Within one supervision tree, listing the repo before {Fief, opts} already gives you both — Elixir supervisors start children in order and stop them in reverse order, so the repo above Fief in the list starts first and stops last for free. The constraint only needs stating explicitly when the repo and the Fief instance live in different OTP applications: make sure the application boot order and :extra_applications/dependency graph keep the repo's application running until after the Fief instance's application has stopped.

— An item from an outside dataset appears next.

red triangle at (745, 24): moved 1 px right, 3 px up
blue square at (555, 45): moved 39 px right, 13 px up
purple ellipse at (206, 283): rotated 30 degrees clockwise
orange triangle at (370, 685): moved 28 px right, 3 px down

PgBouncer / transaction mode is the native grain

Every operation here is one statement, never a multi-statement transaction — this adapter runs cleanly behind PgBouncer in transaction pooling mode, with no advisory locks, no session state, and no long-lived transactions to worry about. Compare-and-swap (cas_assign/cas_settle) is a single statement whose data-modifying CTE on fief_meta checks and bumps the namespace epoch and ratchets the leader term atomically with the table write — a failed guard writes nothing, in one round trip. Lease and leadership expiry are judged against the database's own clock in the same statement (COALESCE($n::timestamptz, now())), so node clocks never appear in SQL and every node computes expiry identically no matter its own clock skew.

What runs where

The supervised child Fief.Authority.Postgres starts under the instance's authority name, but it does almost nothing itself: it is a small config holder — it owns %{repo, ns, partitions, ...} in a protected ETS table and nothing else. Every read and write runs in the calling process (the node's gen_statem, the planner, a key agent) as a direct repo.query/2 call — pooling and concurrency are your repo's business, not a bottleneck Fief introduces. {:error, :unreachable} is exactly the connection-level failure class (DBConnection connection errors); anything else the database rejects — a constraint violation, a SQL error — is raised, never disguised as a protocol result, because that is corruption or a bug, not a transient condition to route around.

Verified by

  • test/fief/authority/postgres_test.exs — the full Fief.StateStoreContract suite against this adapter (verbatim — the contract suite is the spec), plus describe "Postgres specifics" (vnode-bound rejection, atom node ids, set_unreachable, connection-error mapping), describe "namespace isolation..." (independent coordination domains sharing one database), describe "leadership primitives...", and describe "migrations" (up idempotent over existing tables, down/up round-trips, the five table names this page lists).
  • Fief.Authority.Postgres and Fief.Authority.Postgres.Migrations moduledocs — authoritative for the SQL and the table shapes.
  • Configuration — the authority: option's repo/bootstrap sub-options.